Also, let's talk a little about what passes for "innovation". There are already a million and six piston kits and piston-driven, AR-derived guns already out there--including many that eliminate the buffer. What does this thing bring to the table? Instead of trying to come with yet another piston-driven AR, it would be nice if folks set their sights a little higher.

zollen
May 31, 2011, 10:19 PM
Yes it does. Not necessarily formal education, but schooling in the sense that:

1.) The inventor actually has a complete understanding of the current technology.
2.) The inventor has the mechanical wherewithal to come up with something that is not only new but has significant advantages rather than significant disadvantages.

Also, let's talk a little about what passes for "innovation". There are already a million and six piston kits and piston-driven, AR-derived guns already out there--including many that eliminate the buffer. What does this thing bring to the table? Instead of trying to come with yet another piston-driven AR, it would be nice if folks set their sights a little higher.
You mean there are already piston upgrade kit for standard DI AR that could also eliminate the rear buffer tube? Please send us the link.

Shear_stress
May 31, 2011, 10:33 PM
You mean there are already piston upgrade kit for standard DI AR that could also eliminate the rear buffer tube? Please send us the link.

Not that I know of. Including yours, which so far seems to exist largely in your imagination.

And, since I apparently need to help you interpret simple sentances now, there are many piston-driven, AR-derived rifles which don't have a buffer (the Daewoo K1 and K2 for example).

Please do yourself a favor and divert the energy you expend lashing out at constructive criticism toward something more productive.

Vyacheslav
May 31, 2011, 10:33 PM
yes, there is

http://www.quarterbore.com/ar15m16/oa93.htm

Shear_stress
May 31, 2011, 10:46 PM
yes, there is

Interesting. Found this one as well. Amazing what five minutes on Google can tell you:

http://world.guns.ru/assault/usa/zm-weapons-lr-300-e.html

It's currently being resold by Para-Ordnance as the TTR. Uppers are available directly from the manufacturer.

jon_in_wv
May 31, 2011, 10:50 PM
Dude, AR15s are the sacred cow. Suggesting it could be improved in any way is GOING to get you flamed. Whether your idea has merit or not is irrelevant.

zollen
May 31, 2011, 11:01 PM
Please do yourself a favor and divert the energy you expend lashing out at constructive criticism toward something more productive.

I just want to point out I am not trying to invent a completely different rifle, which is what you think I have been doing. If this concept has not yet exist in the market, then I would think this is an innovation. I would love to hear more of your wisdom. :)

▸ **PROBLEMS TO SOLVE**:
(a) Which rifles does the forum thread on piston-driven AR rifles give as examples of piston-driven, AR-derived rifles without a buffer?
(b) Please continue the forum thread on piston-driven AR rifles from where it stops.

▸ **INFORMATION SUPPLIED**:
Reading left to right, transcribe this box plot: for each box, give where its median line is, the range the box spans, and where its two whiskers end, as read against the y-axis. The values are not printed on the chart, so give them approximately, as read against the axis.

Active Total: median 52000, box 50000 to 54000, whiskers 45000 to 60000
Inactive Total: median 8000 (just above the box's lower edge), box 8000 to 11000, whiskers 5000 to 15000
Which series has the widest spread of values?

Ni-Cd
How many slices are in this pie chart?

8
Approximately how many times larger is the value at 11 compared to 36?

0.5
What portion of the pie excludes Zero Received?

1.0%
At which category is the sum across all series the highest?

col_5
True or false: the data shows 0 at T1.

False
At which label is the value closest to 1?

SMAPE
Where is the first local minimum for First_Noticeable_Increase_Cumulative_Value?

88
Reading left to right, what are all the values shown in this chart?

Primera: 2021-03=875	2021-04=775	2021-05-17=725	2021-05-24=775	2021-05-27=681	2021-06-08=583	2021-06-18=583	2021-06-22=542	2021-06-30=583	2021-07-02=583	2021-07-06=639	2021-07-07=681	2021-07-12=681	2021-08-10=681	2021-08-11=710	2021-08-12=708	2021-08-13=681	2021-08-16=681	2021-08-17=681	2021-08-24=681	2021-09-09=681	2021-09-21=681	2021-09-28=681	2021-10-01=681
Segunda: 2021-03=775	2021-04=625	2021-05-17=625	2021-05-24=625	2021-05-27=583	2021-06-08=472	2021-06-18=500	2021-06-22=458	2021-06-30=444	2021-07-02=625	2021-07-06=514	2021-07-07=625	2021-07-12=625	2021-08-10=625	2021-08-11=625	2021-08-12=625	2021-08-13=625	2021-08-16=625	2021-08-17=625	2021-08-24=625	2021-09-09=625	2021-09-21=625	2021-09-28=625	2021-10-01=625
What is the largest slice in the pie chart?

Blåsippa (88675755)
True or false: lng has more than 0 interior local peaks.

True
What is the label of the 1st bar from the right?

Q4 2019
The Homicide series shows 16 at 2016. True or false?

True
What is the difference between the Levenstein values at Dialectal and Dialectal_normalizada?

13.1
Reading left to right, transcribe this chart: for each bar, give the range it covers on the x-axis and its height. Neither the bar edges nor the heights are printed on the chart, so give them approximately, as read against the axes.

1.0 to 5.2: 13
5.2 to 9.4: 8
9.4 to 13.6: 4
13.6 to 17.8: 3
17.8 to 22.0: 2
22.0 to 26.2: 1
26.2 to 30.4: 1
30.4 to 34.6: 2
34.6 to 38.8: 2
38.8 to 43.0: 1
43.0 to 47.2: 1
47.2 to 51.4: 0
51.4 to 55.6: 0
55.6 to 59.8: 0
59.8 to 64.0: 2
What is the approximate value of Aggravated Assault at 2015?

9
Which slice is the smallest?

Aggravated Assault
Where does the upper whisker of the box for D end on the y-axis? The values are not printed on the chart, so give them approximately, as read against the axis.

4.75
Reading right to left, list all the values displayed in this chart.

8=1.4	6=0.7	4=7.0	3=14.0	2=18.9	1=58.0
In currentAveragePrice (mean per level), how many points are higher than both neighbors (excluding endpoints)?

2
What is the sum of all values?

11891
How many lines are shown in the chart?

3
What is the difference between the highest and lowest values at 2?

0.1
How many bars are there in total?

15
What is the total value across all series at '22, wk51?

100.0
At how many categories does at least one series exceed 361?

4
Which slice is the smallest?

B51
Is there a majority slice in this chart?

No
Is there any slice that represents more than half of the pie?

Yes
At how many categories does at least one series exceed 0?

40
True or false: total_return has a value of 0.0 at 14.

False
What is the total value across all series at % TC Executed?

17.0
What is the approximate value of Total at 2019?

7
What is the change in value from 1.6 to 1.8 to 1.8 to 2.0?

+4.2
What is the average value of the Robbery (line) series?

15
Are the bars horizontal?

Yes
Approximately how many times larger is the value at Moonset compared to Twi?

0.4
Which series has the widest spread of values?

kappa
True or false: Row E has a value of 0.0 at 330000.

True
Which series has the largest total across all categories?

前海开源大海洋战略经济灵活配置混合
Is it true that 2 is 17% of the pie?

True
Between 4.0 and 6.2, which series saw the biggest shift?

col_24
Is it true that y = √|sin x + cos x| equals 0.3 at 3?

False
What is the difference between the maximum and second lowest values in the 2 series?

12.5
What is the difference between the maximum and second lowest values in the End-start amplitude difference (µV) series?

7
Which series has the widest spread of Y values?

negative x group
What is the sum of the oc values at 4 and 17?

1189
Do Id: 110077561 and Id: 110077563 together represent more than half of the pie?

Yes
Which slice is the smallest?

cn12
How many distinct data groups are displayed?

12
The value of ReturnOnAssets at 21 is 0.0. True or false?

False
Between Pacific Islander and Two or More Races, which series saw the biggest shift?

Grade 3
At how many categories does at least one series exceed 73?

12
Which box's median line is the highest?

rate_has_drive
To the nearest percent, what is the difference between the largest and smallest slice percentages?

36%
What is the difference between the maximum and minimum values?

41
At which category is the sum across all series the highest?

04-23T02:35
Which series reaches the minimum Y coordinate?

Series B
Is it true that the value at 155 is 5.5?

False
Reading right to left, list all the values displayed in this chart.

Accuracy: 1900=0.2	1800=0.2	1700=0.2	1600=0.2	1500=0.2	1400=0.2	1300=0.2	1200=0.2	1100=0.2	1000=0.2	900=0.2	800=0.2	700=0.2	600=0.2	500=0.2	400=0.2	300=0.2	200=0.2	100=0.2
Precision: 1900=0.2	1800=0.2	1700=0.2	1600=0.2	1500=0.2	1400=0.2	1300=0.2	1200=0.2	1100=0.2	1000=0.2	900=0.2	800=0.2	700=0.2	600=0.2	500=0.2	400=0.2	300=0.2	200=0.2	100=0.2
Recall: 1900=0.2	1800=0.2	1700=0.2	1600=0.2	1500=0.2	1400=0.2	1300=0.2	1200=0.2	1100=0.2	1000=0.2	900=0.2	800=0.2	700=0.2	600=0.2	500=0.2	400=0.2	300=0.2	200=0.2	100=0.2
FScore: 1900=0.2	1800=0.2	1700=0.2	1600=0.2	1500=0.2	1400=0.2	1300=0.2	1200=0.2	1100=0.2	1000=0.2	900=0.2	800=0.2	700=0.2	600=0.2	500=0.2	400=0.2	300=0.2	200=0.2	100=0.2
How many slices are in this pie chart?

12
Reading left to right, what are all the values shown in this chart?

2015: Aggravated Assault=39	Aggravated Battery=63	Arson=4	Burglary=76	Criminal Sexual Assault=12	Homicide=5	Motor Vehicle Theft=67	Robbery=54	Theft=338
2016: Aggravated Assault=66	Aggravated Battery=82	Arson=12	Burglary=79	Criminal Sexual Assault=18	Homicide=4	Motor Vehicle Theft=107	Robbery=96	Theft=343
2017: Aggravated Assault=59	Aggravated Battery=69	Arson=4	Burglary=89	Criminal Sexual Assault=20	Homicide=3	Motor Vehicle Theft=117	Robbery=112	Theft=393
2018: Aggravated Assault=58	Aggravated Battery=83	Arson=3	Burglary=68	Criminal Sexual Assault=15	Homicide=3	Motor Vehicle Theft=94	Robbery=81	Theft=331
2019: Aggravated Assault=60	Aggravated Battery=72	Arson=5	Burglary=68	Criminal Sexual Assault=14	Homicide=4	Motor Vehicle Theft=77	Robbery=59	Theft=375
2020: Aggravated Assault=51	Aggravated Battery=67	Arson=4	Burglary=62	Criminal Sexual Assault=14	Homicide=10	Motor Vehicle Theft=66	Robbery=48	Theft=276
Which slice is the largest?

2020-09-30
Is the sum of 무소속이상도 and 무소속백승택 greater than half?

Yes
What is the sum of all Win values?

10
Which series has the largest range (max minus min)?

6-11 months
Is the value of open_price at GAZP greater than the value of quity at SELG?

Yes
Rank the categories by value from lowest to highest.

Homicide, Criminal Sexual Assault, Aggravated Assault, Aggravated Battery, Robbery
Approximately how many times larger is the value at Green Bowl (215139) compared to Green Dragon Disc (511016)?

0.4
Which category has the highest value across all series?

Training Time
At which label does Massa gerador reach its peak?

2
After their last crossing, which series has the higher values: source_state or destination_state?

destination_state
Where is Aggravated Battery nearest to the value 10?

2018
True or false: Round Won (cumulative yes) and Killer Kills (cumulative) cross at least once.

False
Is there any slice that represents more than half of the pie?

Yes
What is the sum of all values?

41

▸ **WRITTEN ANSWERS**:
(a) The Daewoo K1 and K2.

(b)
Shear_stress
May 31, 2011, 11:02 PM
These are specialize designed assault rifles. Most of their internal components are not even compatible with standard AR.

You are mistaken. It uses a standard AR lower.

Suggesting it could be improved in any way is GOING to get you flamed.

I'll be happy to start the flaming as soon as I see the improvement.

Look, I don't really care one way or the other AR-15. I do have a problem with armchair engineers posting, to put it mildly, tentative designs, making bold claims about the advantages they offer, and then getting pissed when someone dares to challenge them.

Still, despite everything, I appreciate what Zollen is trying to do in principle. He just needs to learn a lot more about firearms before he's ready to start blazing trails.

zollen
May 31, 2011, 11:11 PM
Dude, AR15s are the sacred cow. Suggesting it could be improved in any way is GOING to get you flamed. Whether your idea has merit or not is irrelevant.
I know exactly what you mean.

Shear_stress
May 31, 2011, 11:17 PM
I just want to point out I am not trying to invent a completely different rifle, which is what you think I have been doing. If this concept has not yet exist in the market, then I would think this is an innovation.

I get that you're trying to modify an existing rifle. Still, please spend a little more time working out the kinks before presenting your design. There really are significant technical challenges to what you are trying to do, and you should be aware of them. All the while you should ask yourself if the design represents a real advance over the current field. Honestly, at this point I am not convinced it does.

Despite everything I've said, I do think that you have the potential to come up with something good. However, whether through books, classes, or basic experience you need to be on the ball when it comes to the state of the art. Also, you're going to need to be your own harshest critic to really ensure you've got something worthwhile.

zollen
May 31, 2011, 11:21 PM
I get that you're trying to modify an existing rifle. Still, please spend a little more time working out the kinks before presenting your design. There really are significant technical challenges to what you are trying to do, and you should be aware of them. All the while you should ask yourself if the design represents a real advance over the current field. Honestly, at this point I am not convinced it does.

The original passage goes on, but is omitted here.